[Opening Supplied passage section]

This dynamic is exacerbated by "authority bias," a cognitive phenomenon where humans defer to those with perceived status, regardless of the evidence. Hagens points to the famous Milgram experiment, where ordinary people administered what they believed were fatal electric shocks simply because a figure in a lab coat told them to. "Signals of authority lower our skepticism, and they raise our compliance," he writes. This historical reference serves as a stark warning: when we outsource our critical thinking to confident figures, we risk repeating catastrophic errors.
The consequences of this deference are visible in high-stakes environments. Hagens notes that "politicians will campaign on certain guarantees and then walk those promises back when they're elected," and that "projects start with rosy baselines and then invariably end up with cost overruns." The pattern is consistent: overconfidence is rewarded at the front end, while the costs are deferred. "The public pays in trust, money, and time," he argues, adding that in the context of climate change, "our planet pays (and ergo we also pay) in the form of ecological stability."
The AI Accelerant
Perhaps the most urgent section of the piece addresses how artificial intelligence is turbocharging this human tendency. Hagens explains that Large Language Models are trained to prioritize answering over truth, leading to "hallucinations" that are presented with absolute confidence. "The main software of ChatGPT-5 hallucinates around 10% of the time when it has internet access. But without internet access, this increases to almost half of all answers." This is not a bug, but a feature of the training logic: "If you think of a quiz show where the only way to get points is to give the correct answer... it is always in your favor to attempt answering."
The convergence of human and machine overconfidence creates a dangerous feedback loop. Hagens cites a Stanford paper describing "Moloch's Bargain," where model performance gains come at the expense of honesty. "For every gain in the model performance came an even bigger loss in honesty," he writes. This leads to a scenario where "more deceptive marketing, more disinformation in political campaigns, and more fake and harmful social media posts" become the norm.

[Closing Supplied passage section]
[Opening Excerpted records section]

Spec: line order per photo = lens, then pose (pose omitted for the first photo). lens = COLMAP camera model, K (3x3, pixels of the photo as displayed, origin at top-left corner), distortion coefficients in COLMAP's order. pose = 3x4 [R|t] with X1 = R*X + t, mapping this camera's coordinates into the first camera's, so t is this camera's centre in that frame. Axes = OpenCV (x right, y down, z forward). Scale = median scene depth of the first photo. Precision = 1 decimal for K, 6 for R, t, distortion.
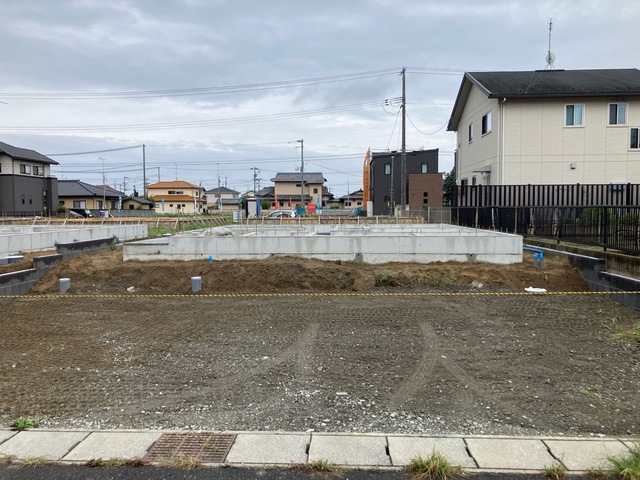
lens RADIAL K [[523.6, 0, 321.8], [0, 523.6, 238.5], [0, 0, 1]] dist [0.054518, -0.086010]
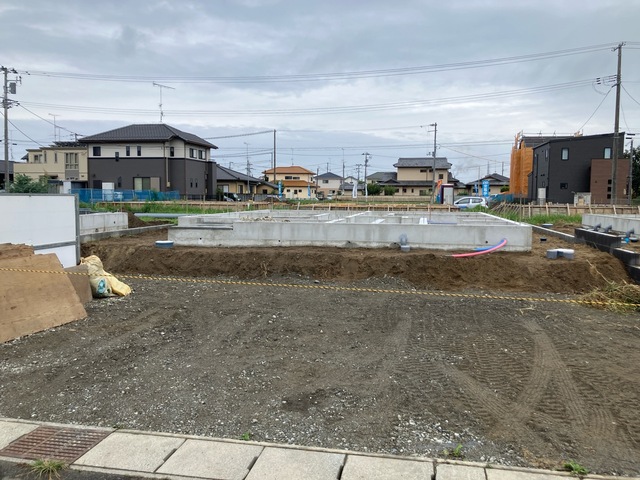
lens RADIAL K [[523.6, 0, 334.0], [0, 523.6, 242.9], [0, 0, 1]] dist [0.054518, -0.086010]
pose [[0.994138, 0.022441, -0.105761, -0.172628], [-0.018733, 0.999179, 0.035922, -0.000247], [0.106480, -0.033730, 0.993743, 0.017052]]
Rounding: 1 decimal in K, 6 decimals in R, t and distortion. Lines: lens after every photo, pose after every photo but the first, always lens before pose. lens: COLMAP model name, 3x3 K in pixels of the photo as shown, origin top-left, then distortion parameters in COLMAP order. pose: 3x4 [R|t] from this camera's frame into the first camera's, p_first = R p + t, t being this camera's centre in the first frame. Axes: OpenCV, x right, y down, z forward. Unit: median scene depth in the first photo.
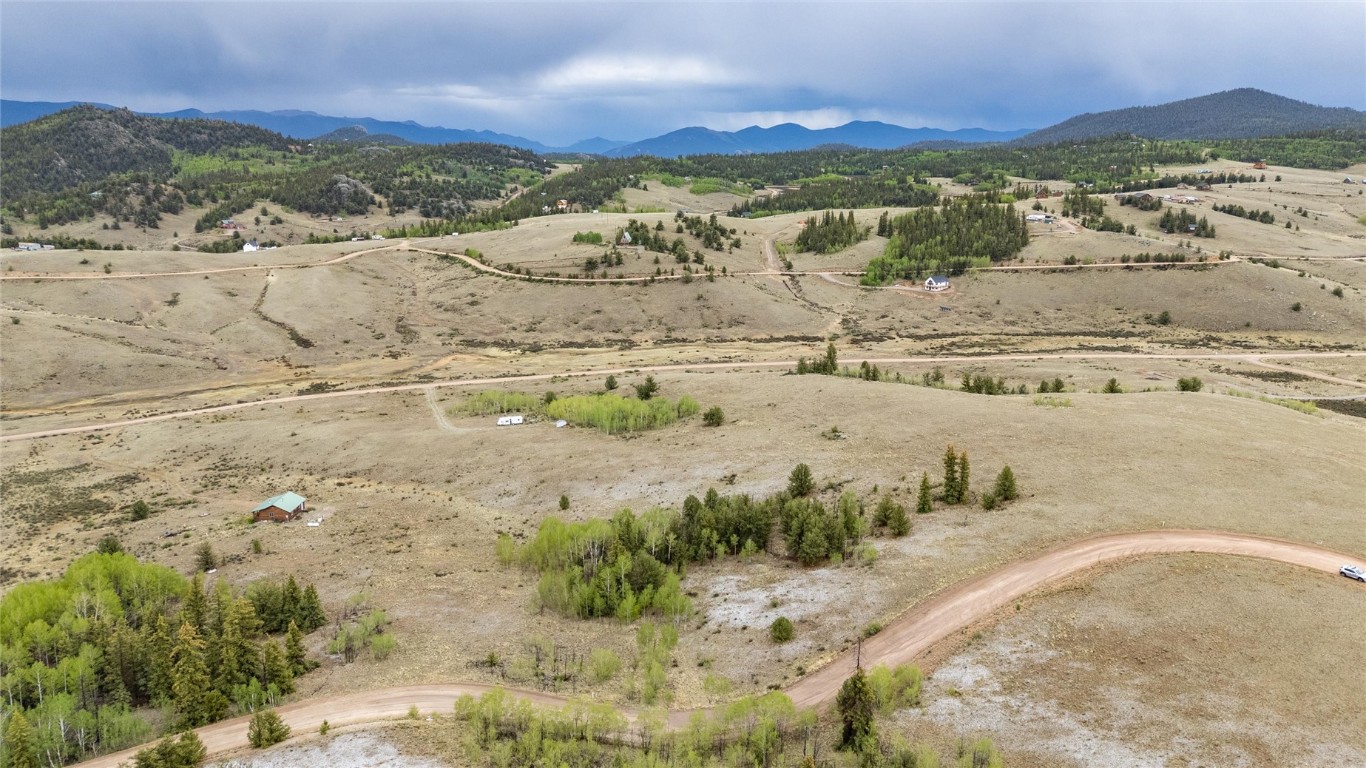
lens RADIAL K [[994.1, 0, 686.0], [0, 994.1, 390.2], [0, 0, 1]] dist [0.080361, -0.078254]
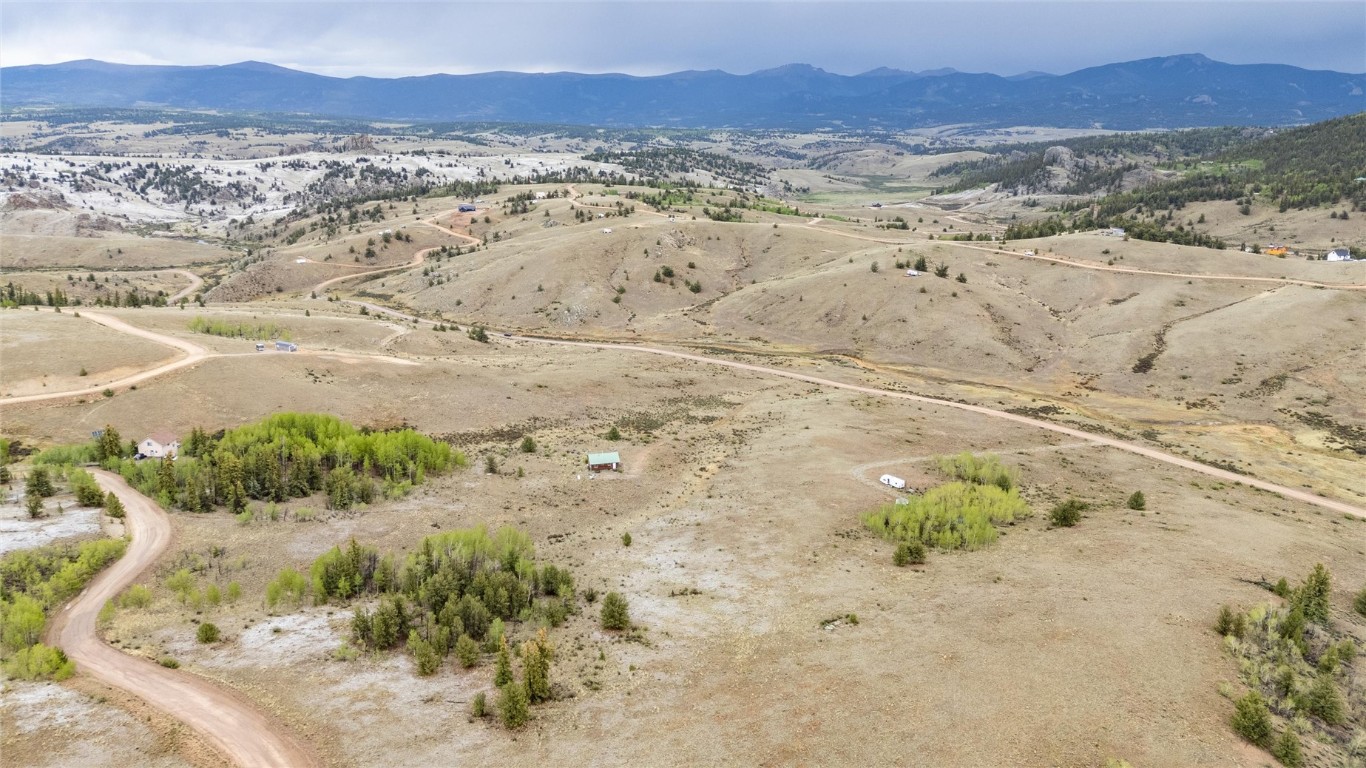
lens RADIAL K [[994.1, 0, 685.3], [0, 994.1, 388.2], [0, 0, 1]] dist [0.080361, -0.078254]
pose [[0.263017, 0.253896, -0.930784, 0.309013], [-0.221948, 0.954799, 0.197730, -0.097048], [0.938915, 0.154579, 0.307481, 0.265236]]
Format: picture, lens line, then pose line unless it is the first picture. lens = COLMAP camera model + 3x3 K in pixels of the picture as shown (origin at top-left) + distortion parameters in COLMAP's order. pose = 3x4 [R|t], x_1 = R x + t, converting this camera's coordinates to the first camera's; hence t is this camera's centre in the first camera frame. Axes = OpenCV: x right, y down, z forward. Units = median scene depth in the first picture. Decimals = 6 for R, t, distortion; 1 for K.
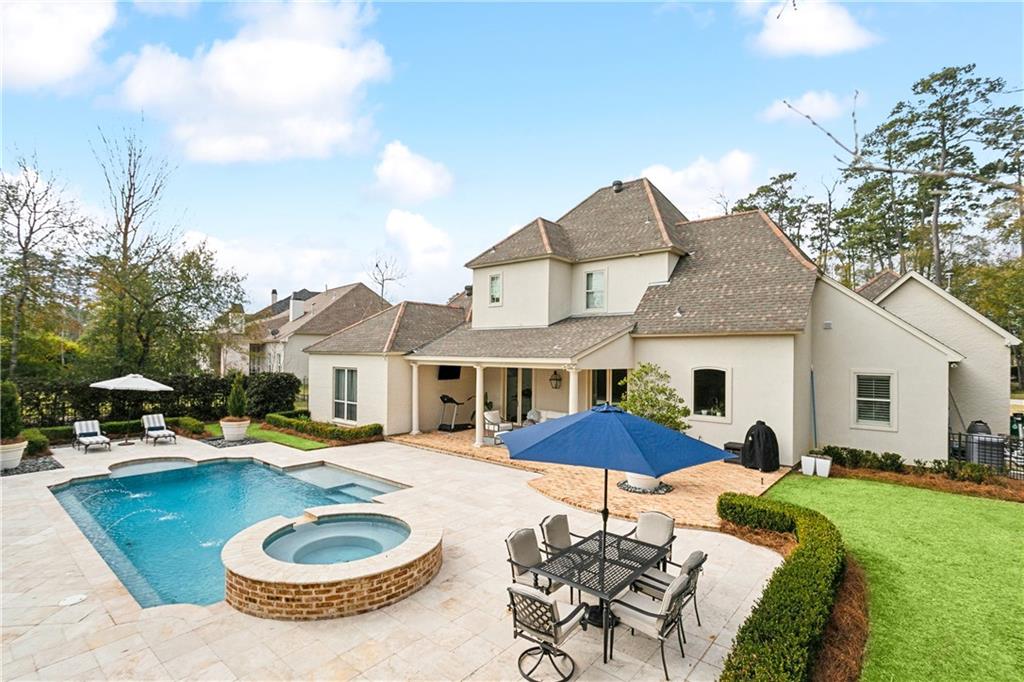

[Closing Excerpted records section]

▶ **Assigned task**
From the overconfidence passage, write out everything from "The convergence of" down to "become the norm.".

▶ **Response area**
The convergence of human and machine overconfidence creates a dangerous feedback loop. Hagens cites a Stanford paper describing "Moloch's Bargain," where model performance gains come at the expense of honesty. "For every gain in the model performance came an even bigger loss in honesty," he writes. This leads to a scenario where "more deceptive marketing, more disinformation in political campaigns, and more fake and harmful social media posts" become the norm.